PoorLuzer has asked for the wisdom of the Perl Monks concerning the following question:

How can I know where the header of an email starts and ends?

I am using a Python based tool called GMailBackup to archive my GMail locally.

This tool downloads all mails as a whole (headers and all) and stores them as .eml files

In order to overcome some limitations in the source code, I need to parse theses .eml files in order to grab these 4 fields:

  1. Date
  2. From
  3. Subject
  4. Message-ID

Seemed like a simple slurp and parse operation to me until I ran the program on .emls from desparate sources.

It's a nightmare. Issues arise from trivial changes, for example, Outlook desktop client seems to send mail with the "Message-ID" as "Message-ID", but the webclient sends the field as "Message-Id"; to something different like how separate mail servers mark the boundaries between headers and body.

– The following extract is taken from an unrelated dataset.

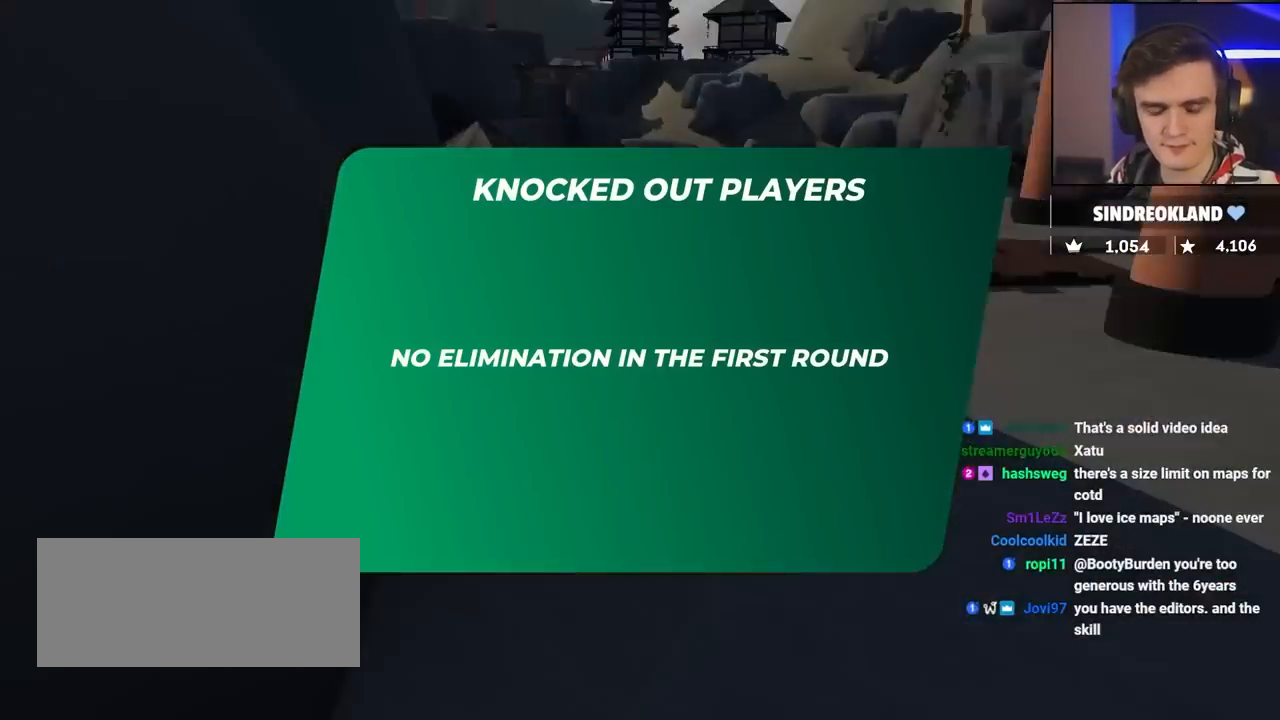
Gameplay with keyboard; each line is a JSON object with the keys held at the frame after it. "events" lists presses ("down") and releases ("up") of "brake", "down", "left", "right" and "up" between this image and that frame as [ms after this image, input, new state], when the widget could be followed in between. No other keys are recorded. Mouse input is not recorded. Key names are as the overlay labels them; some are game actions (e.g. jump) rather than physical keys.
{"keys": ["up"], "events": [[317, "up", "down"]]}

For example, GMail and other email servers separate the header using "----=_Part_".

However, some M$ Servers seem to use "----_=_NextPart_", and others "----NextPart" and so on.

I have three questions :

1. Is there some module/subroutine/script that I can use to parse these 4 fields reliably from raw mails? The mails can be long (even some hundreds of MBs) and so the script should quit reading the mail as soon as these values are found from the header.

2. Is there any possibility where a "Message-ID" is not part of the mail header? I have not come across any such email over the 4GB of mail I have downloaded so far, but any misbehaving servers we should be aware of?

This ID is used to keep track of which mail has already been downloaded etc - a sort of a unique identifier for every email.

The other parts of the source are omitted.